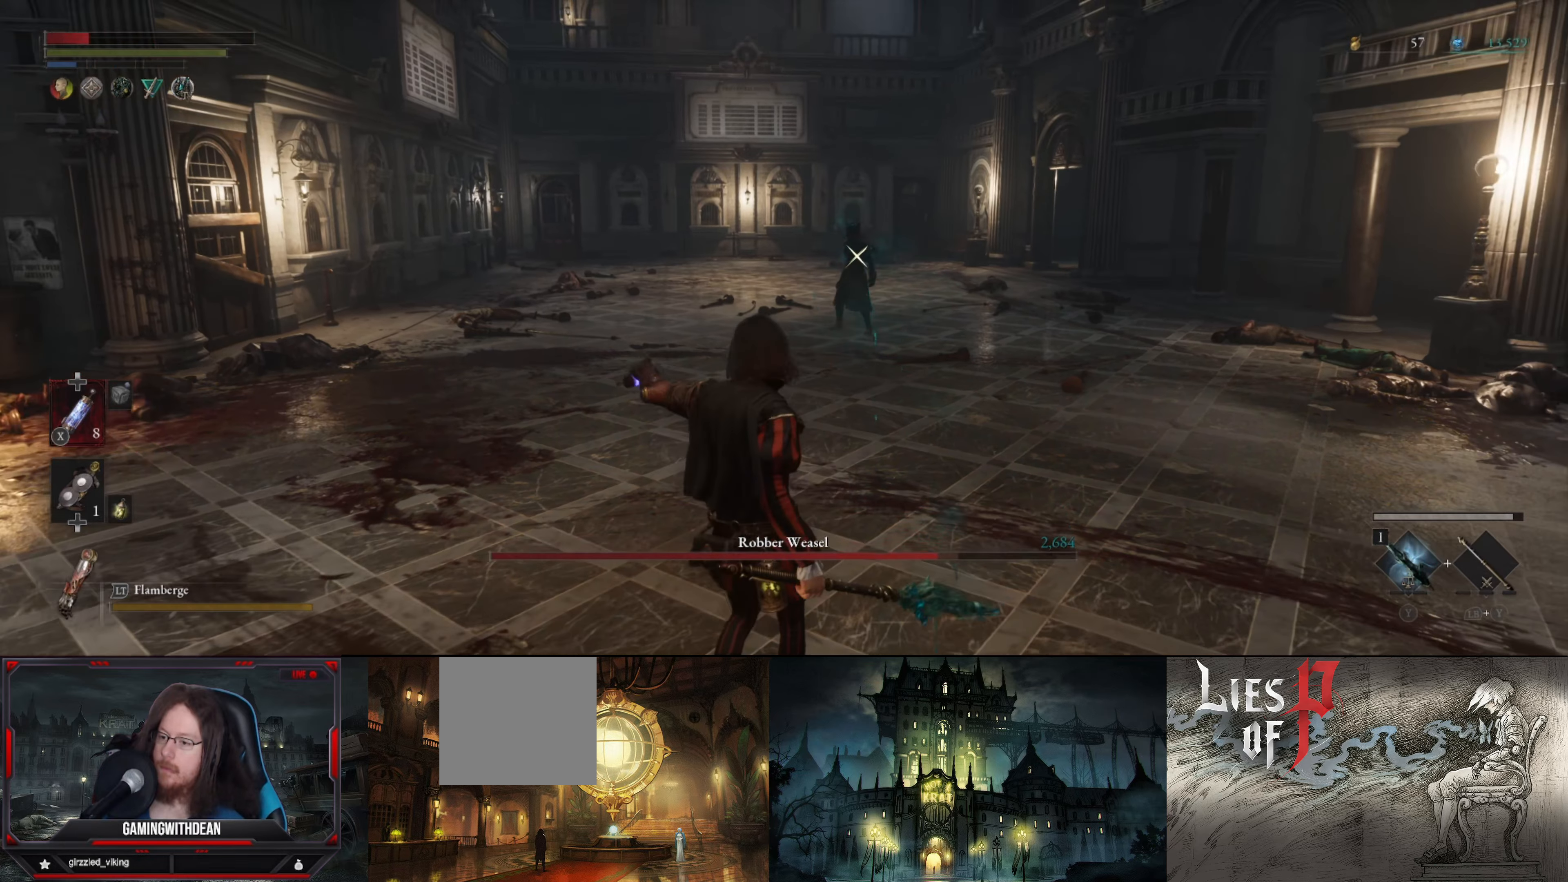
{"buttons": [], "left_stick": "left", "right_stick": "center", "events": [[34, "left_stick", "center"], [267, "left_stick", "left"]]}
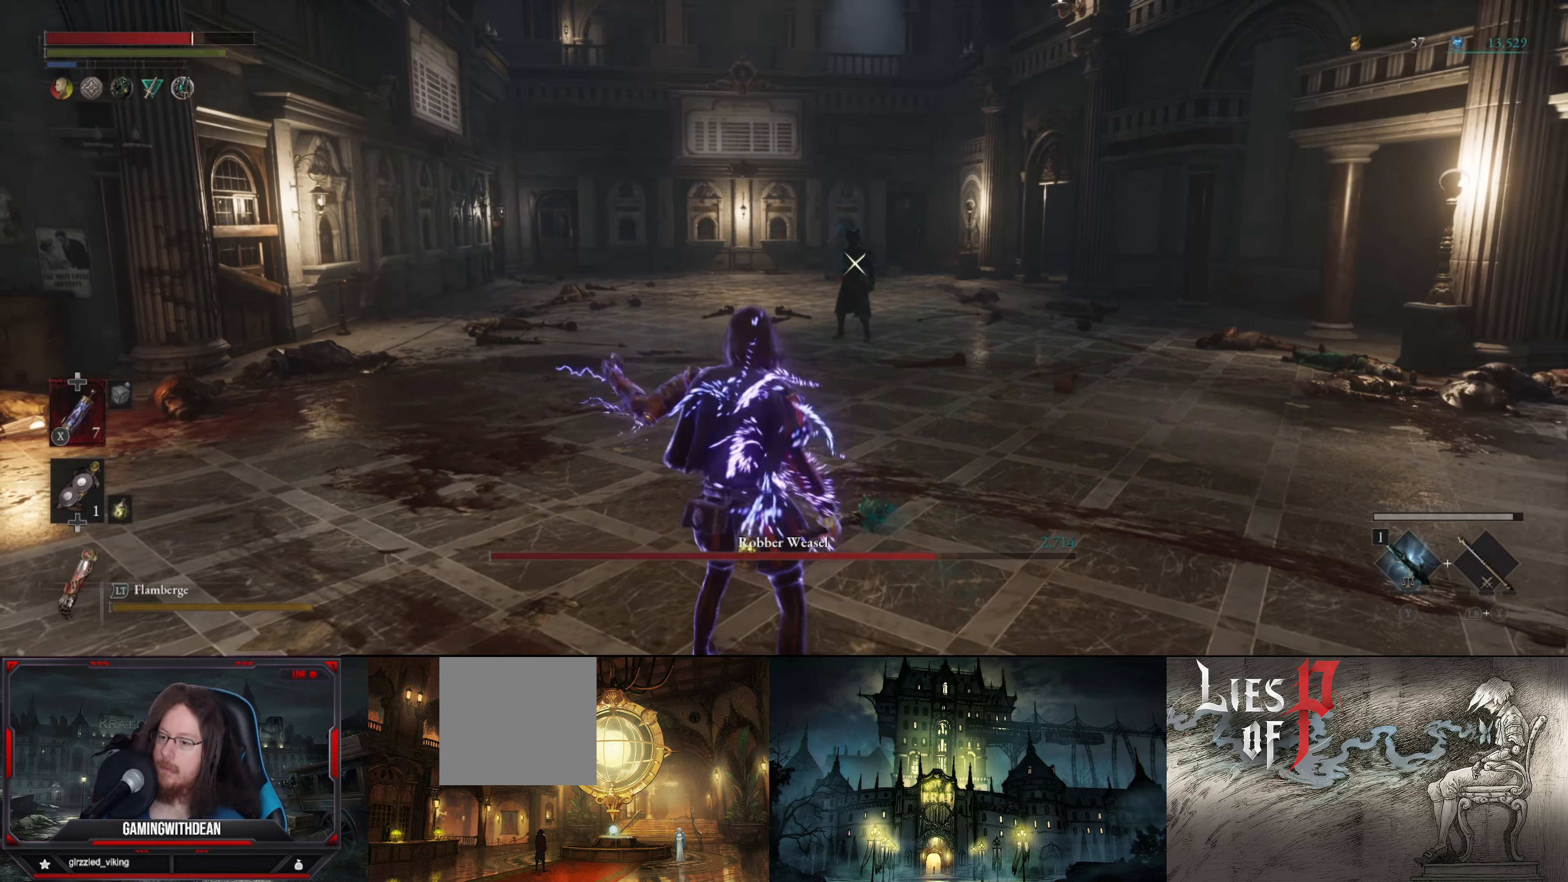
{"buttons": ["L1"], "left_stick": "up-left", "right_stick": "center", "events": [[50, "left_stick", "up-left"], [117, "L1", "down"]]}
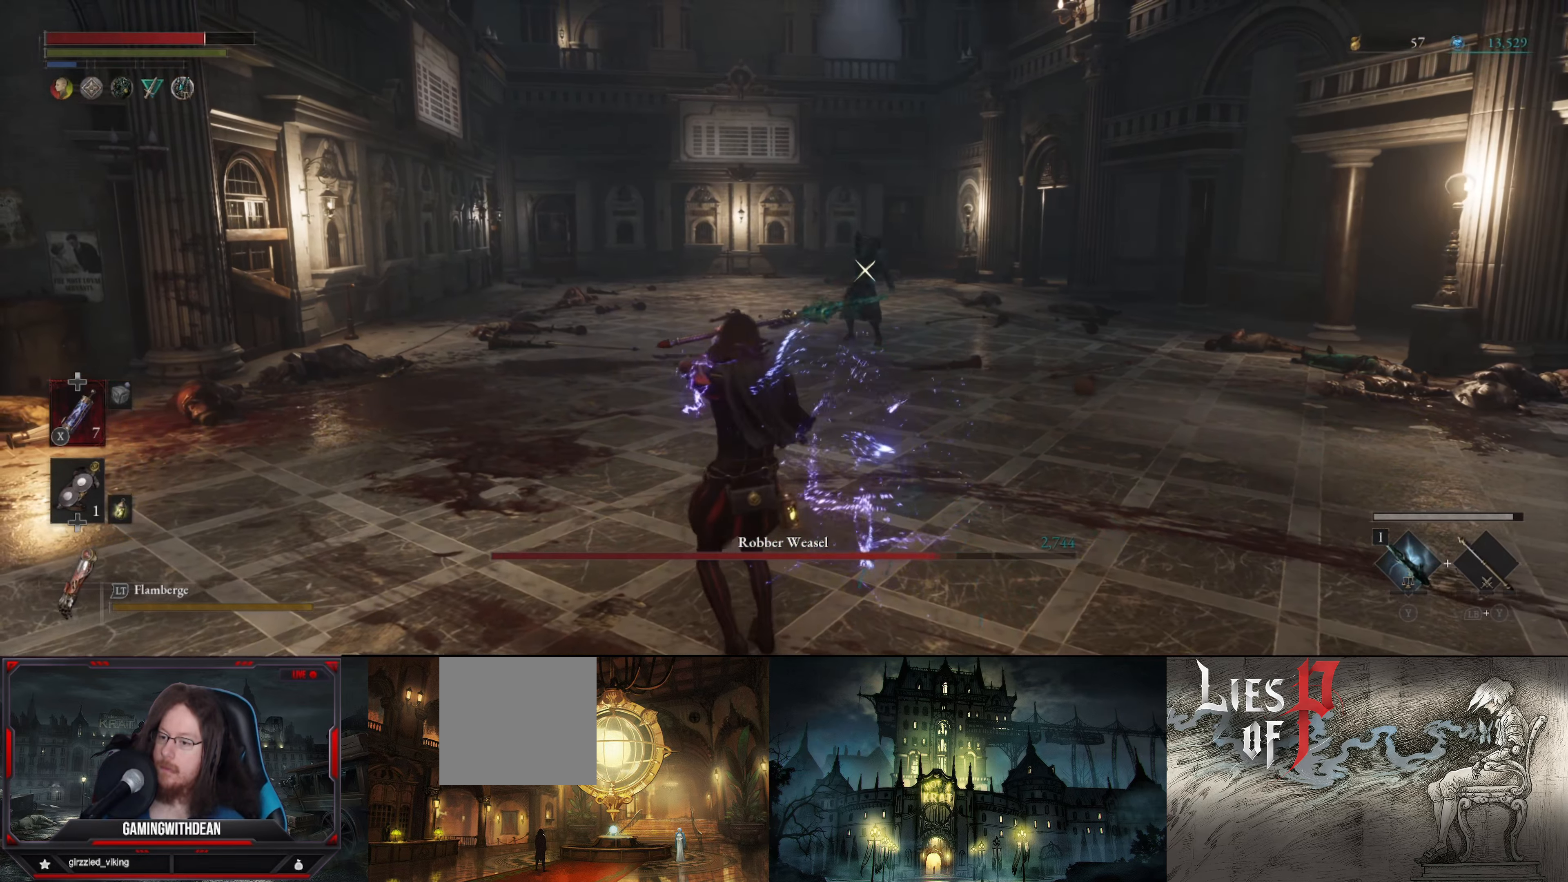
{"buttons": [], "left_stick": "up-left", "right_stick": "center", "events": [[150, "B", "down"], [217, "B", "up"], [417, "L1", "up"]]}
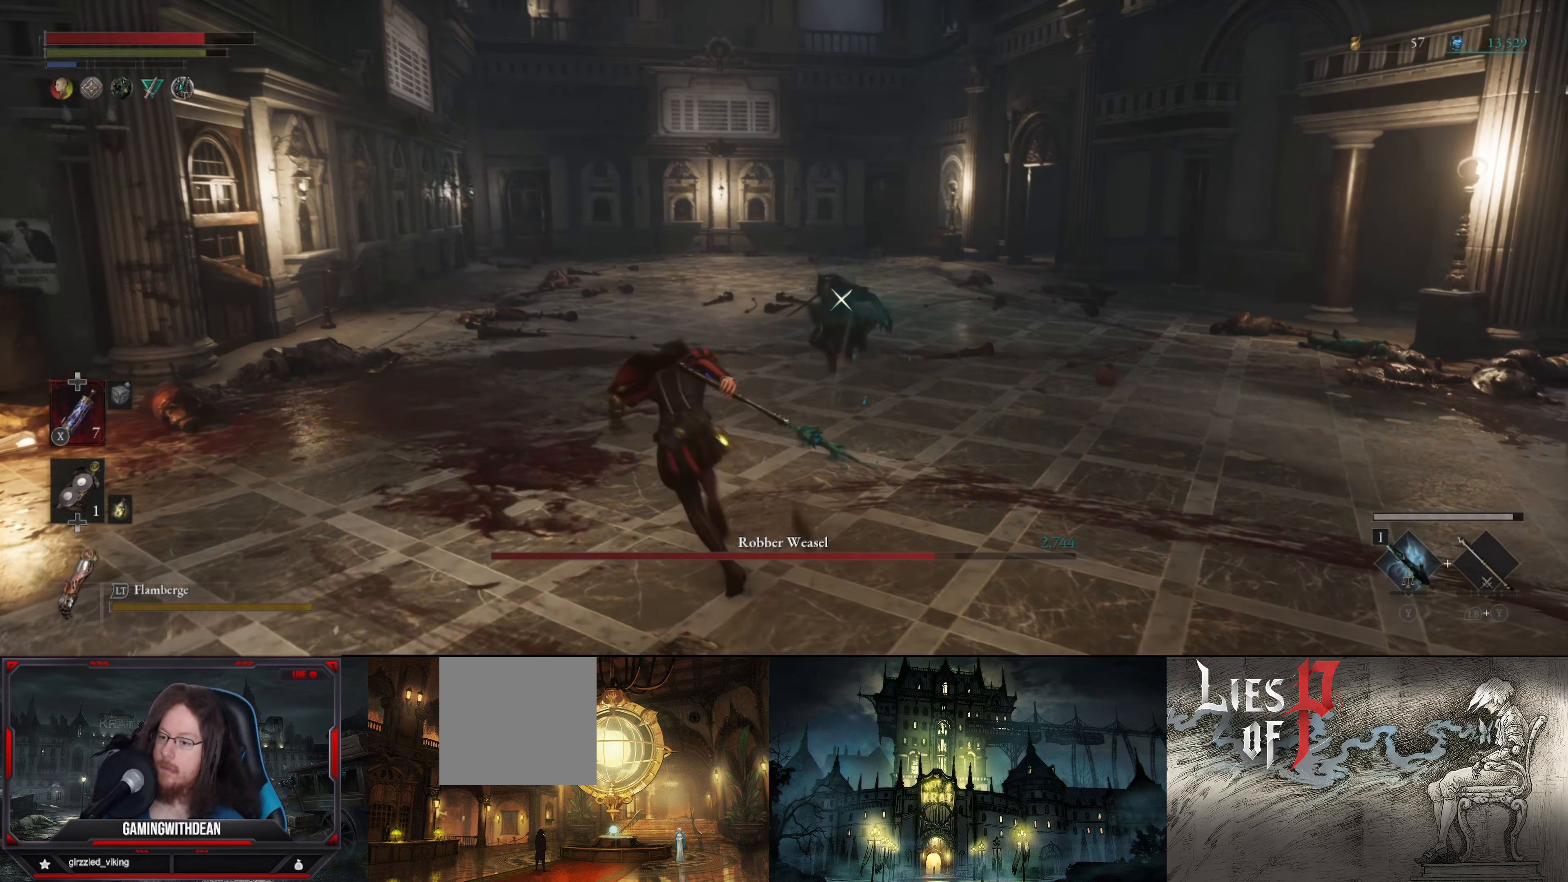
{"buttons": ["L1"], "left_stick": "left", "right_stick": "center", "events": [[17, "left_stick", "center"], [167, "L1", "down"], [184, "left_stick", "up"], [284, "L1", "up"], [284, "R1", "down"], [334, "left_stick", "center"], [350, "R1", "up"], [450, "left_stick", "left"], [484, "L1", "down"]]}
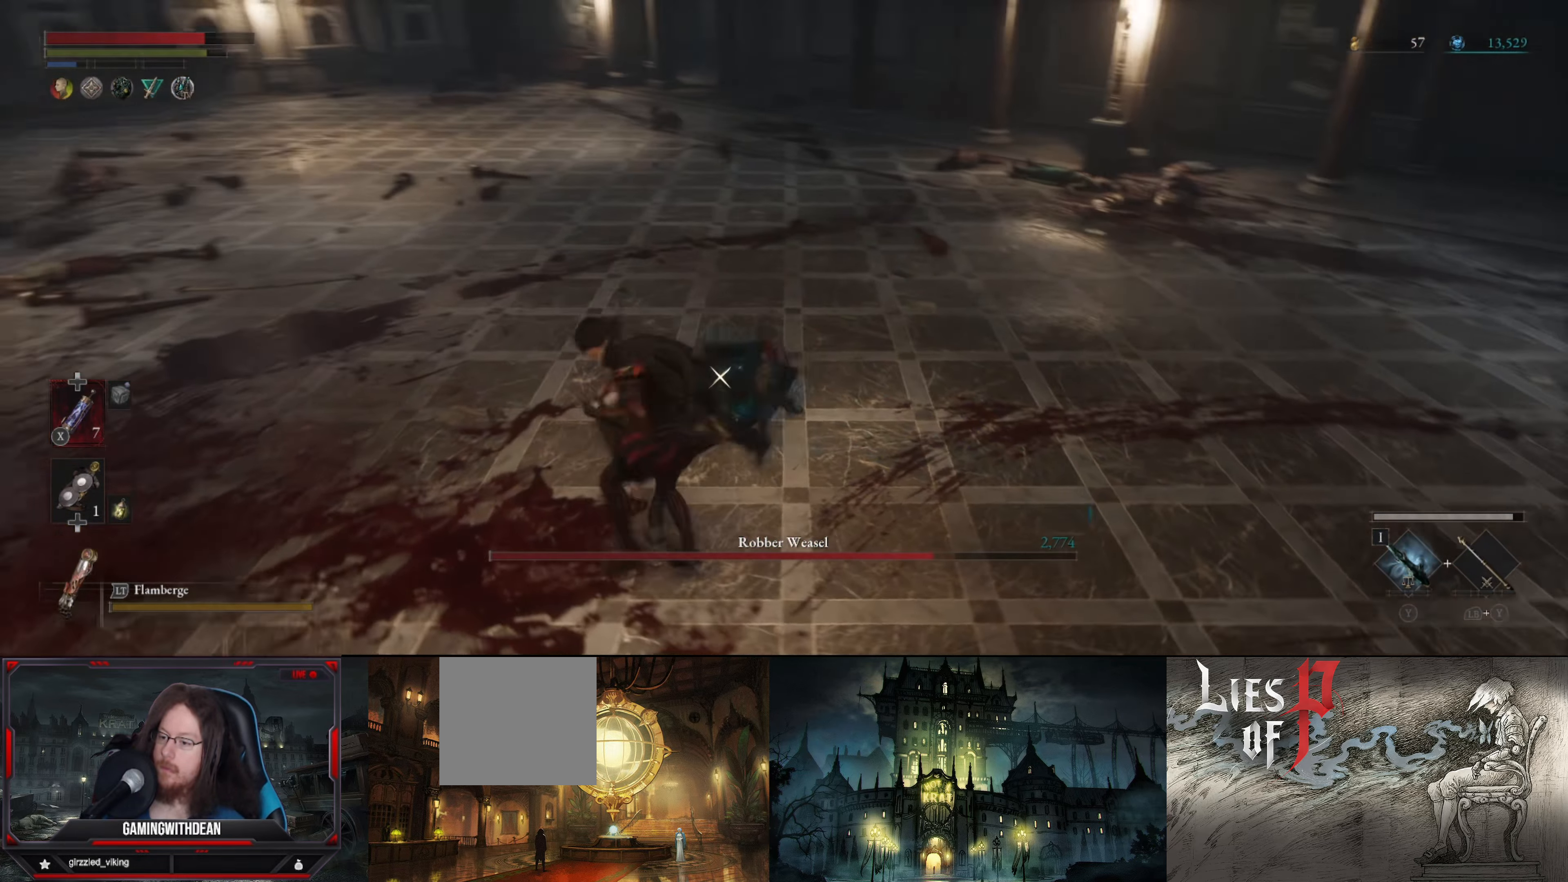
{"buttons": ["L1"], "left_stick": "down-left", "right_stick": "center", "events": [[317, "left_stick", "down-left"], [350, "B", "down"], [434, "B", "up"]]}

+++++

A single number is the whole answer here: the number of lines in the data that include "down".

SOLUTION FOR THIS EXERCISE: 4